The interview will air on Tuesday, but then it’ll be posted on WUNC’s website as a podcast after that. WUNC is on “terrestrial radio” at 91.5 FM in the Chapel Hill/Raleigh/Durham area; at 88.9 FM from Manteo, serving the North East outer banks and coastal communities; at 91.9 from Fayetteville; at 91.1 just south of Winston-Salem in the Welcome, NC, area; and, at 90.9 FM from Rocky Mount.

Mulebus – Leggett, where school busing – mulebusing – began?

Not Leggett in fact, but in concept

The history of public education in North Carolina is documented. Charles Lee Smith, The History of Education in North Carolina, Bob Etheridge, The History of Education in North Carolina, Benjamin R. Justesen & Scott Mathews, Public Education.

What’s not documented so well is the history of public education in small places in North Carolina. In the late 19th and early 20th Century, small places provided public education for themselves (albeit, on a racially and not equal discriminatory basis). They had small schools, one-room schools, no grade levels, one teacher per school. Out in the country, local citizens provided room and board in their homes for the teachers. Everything was close and personal.

Leggett was such a community: a small place in a remote corner of a county whose prominence was fading with the end of the Civil War. Small and remote? Yes – but even so, for Lower Fishing Creek Township, Leggett was uptown. For all northwest Edgecombe County.

Leggett had its own School Board early on. When the time came for consolidation of one-room schools, Leggett was among the leaders. Lower Fishing Creek. Upper Fishing Creek. With consolidation came the need to bring the students to school. Busing.

Leggett claims to be where school busing began in North Carolina. They did it with mules.

New book about Tarboro, worth a close look

Two weeks ago Brian Lampkin’s book came out. The Tarboro Three: Rape, Race, and Secrecy.

No time yet to read it, but MidLaw has given it a heavy skim. The publisher’s blurb sets it in line with Blood Done Sign My Name, Oxford’s “raw mix of memoir and history.” And no story of race, sex, and the legal system set in a small Southern town can be without its relationship to To Kill a Mockingbird.

A preliminary skim suggests that The Tarboro Three looks well written, fair minded, and after bigger game than simply recounting news stories or skewering villains.
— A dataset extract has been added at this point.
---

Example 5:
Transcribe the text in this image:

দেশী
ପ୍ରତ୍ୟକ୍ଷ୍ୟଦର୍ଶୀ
Lampkin, who wrote for the Daily Southerner for a time and is now in Greensboro, recaptures much of what set Tarboro apart from similar small places — its history, its legends, the people, and its racial culture — and displays them in the light of an awful event.

Looks like he saw complexity and decency as well as injustice and drama. His book is worth a close look.

From Tarboro to the Transvaal in search of treasure

Bridgers School in Tarboro was named for the sisters Mary Horne Bridgers and Lola Bridgers, who made their careers teaching in what was known as Central School until it was renamed Bridgers School in 1943. They were legendary teachers.

Miss Mary and Miss Loulie had an errant brother, an adventurer named Marcus.

He lit out from Tarboro for Africa in 1897, searching for gold in the Transvaal.

In 1903, Marcus left South Africa and traveled up Africa’s east coast to Egypt. Along the way, he sent postcards home to Mary and Lola.

Those postcards and artifacts he brought back from Africa are now on display at the North Carolina Museum of Art in Raleigh.

Postcards from Africa to Tarboro a hundred years ago. Something to see. Exhibit runs until December.

Tarboro produces best running back in NFL, undefeated high school football champions — place is sans pareil

The Washington Post brands Tarboro’s Todd Gurley “the ideal modern NFL running back.” Says he “may be the most dynamic offensive weapon in football.” 

The Raleigh News and Observer credits Tarboro high school as a “football dynasty” as it rolls up another state championship and a second, consecutive undefeated season.

Both papers affirm Tarboro coach Jeff Craddock and a unique culture in Tarboro. 

Nothing said about what’s in the water. MidLaw has been saying. Everybody there drinks it. Do they put it in the beer at Tarboro Brewing Company?